Per esigenze di vinile, ahinoi, la lunga versione di Caos – parte seconda (già contenuta nell’album da studio fresco di stampa, Maledetti), è spezzata sui due lati, sicché il lato A è intasato con un troncone di 20 minuti poi ripreso per i restanti 8, nel B. Il modus operandi del brano è spiegato nell’estrazione di sei biglietti per ogni musicista, dove sono scritti degli stati di “banalità emozionale” (volendo usare il termine esatto impiegato da Stratos): ogni nove secondi l’improvvisazione è obbligatoriamente variata dal cambiamento dello stato emozionale che ciascun musicista ha scelto e sta cercando di interpretare. Naturalmente la versione in analisi è assai diversa rispetto a quella di partenza. E’ questo un rito aleatorio che dunque non promette di materializzare chissà quali soluzioni d’insieme, ma si cura di smantellare i criteri di struttura, arrangiamento, secondo un’interpretabilità totale del singolo nei confronti del tutto. Eppoi, se ciò non avesse convinto i più, c’è pur sempre il mai abbastanza rimpianto sax soprano del jazzista statunitense Steve Lacy.

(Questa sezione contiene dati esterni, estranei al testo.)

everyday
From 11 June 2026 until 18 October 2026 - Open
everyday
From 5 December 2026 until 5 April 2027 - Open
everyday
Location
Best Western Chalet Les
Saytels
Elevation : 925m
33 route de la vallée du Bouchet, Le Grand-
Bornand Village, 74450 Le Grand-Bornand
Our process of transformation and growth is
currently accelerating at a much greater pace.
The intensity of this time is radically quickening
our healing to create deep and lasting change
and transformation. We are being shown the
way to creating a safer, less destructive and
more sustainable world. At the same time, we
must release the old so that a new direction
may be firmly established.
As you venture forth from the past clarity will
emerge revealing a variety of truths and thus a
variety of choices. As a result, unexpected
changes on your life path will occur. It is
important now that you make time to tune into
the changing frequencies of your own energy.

Si chiude con un altro ripescaggio da Maledetti, Scum, in una variante più lunga e priva del testo declamatorio e dannatamente concept dell’originale (una riproposizione dell’omonimo manifesto per l’eliminazione del maschio a opera della scrittrice Valerie Solanas), persa tra gli Ego di tutti i suoi componenti, e dunque informale al punto da divenire ingiudicabile sotto un profilo strettamente musicale.

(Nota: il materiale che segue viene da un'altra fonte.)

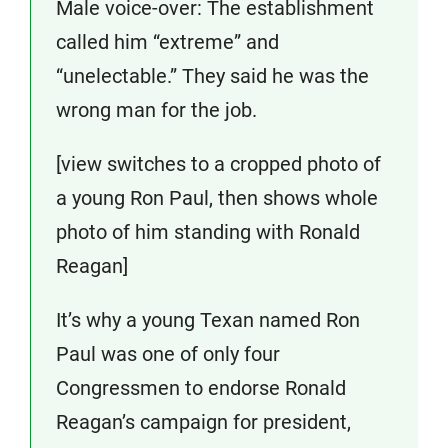
Male voice-over: The establishment
called him “extreme” and
“unelectable.” They said he was the
wrong man for the job.
[view switches to a cropped photo of
a young Ron Paul, then shows whole
photo of him standing with Ronald
Reagan]
It’s why a young Texan named Ron
Paul was one of only four
Congressmen to endorse Ronald
Reagan’s campaign for president,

Riascoltato ad alcuni decenni di lontananza, Event ’76 suona come il Manifesto utopico di un’arte accecata dal desiderio di libertà: per la discutibile qualità audio della registrazione e l’infelice suddivisione dei pezzi, non è possibile gridare al capolavoro. Resta l’entusiasmo per un Lacy in forma smagliante e, più in generale, per il coraggio di un manipolo di italiani che vollero farsi carico del linguaggio free-form, quando ancora i migliori jazzisti del Bel Paese faticavano a digerire la svolta funk di Miles Davis. 

La versione rimasterizzata e cartonata contiene, per i feticisti della prima ora, una spilletta del loro International POPular Group preferito.